- [Assignment] Output every entry exactly as given.

BEGIN Records to use

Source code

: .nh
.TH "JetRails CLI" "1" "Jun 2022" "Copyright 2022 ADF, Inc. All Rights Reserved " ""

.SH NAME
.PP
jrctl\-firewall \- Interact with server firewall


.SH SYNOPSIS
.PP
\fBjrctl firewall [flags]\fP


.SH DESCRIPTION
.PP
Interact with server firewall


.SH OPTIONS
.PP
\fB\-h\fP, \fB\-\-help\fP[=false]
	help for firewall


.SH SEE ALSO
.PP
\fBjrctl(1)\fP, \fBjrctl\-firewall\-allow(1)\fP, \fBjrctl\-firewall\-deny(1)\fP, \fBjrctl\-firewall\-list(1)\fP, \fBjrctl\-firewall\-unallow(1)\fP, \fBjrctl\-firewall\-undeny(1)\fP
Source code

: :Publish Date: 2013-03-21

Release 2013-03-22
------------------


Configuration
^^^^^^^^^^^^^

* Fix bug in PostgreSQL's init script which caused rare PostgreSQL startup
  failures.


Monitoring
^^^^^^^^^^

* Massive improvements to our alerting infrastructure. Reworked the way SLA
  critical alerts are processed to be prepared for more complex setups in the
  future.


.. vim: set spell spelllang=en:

END Records to use

- [Output]
Source code

: .nh
.TH "JetRails CLI" "1" "Jun 2022" "Copyright 2022 ADF, Inc. All Rights Reserved " ""

.SH NAME
.PP
jrctl\-firewall \- Interact with server firewall


.SH SYNOPSIS
.PP
\fBjrctl firewall [flags]\fP


.SH DESCRIPTION
.PP
Interact with server firewall


.SH OPTIONS
.PP
\fB\-h\fP, \fB\-\-help\fP[=false]
	help for firewall


.SH SEE ALSO
.PP
\fBjrctl(1)\fP, \fBjrctl\-firewall\-allow(1)\fP, \fBjrctl\-firewall\-deny(1)\fP, \fBjrctl\-firewall\-list(1)\fP, \fBjrctl\-firewall\-unallow(1)\fP, \fBjrctl\-firewall\-undeny(1)\fP
Source code

: :Publish Date: 2013-03-21

Release 2013-03-22
------------------


Configuration
^^^^^^^^^^^^^

* Fix bug in PostgreSQL's init script which caused rare PostgreSQL startup
  failures.


Monitoring
^^^^^^^^^^

* Massive improvements to our alerting infrastructure. Reworked the way SLA
  critical alerts are processed to be prepared for more complex setups in the
  future.


.. vim: set spell spelllang=en:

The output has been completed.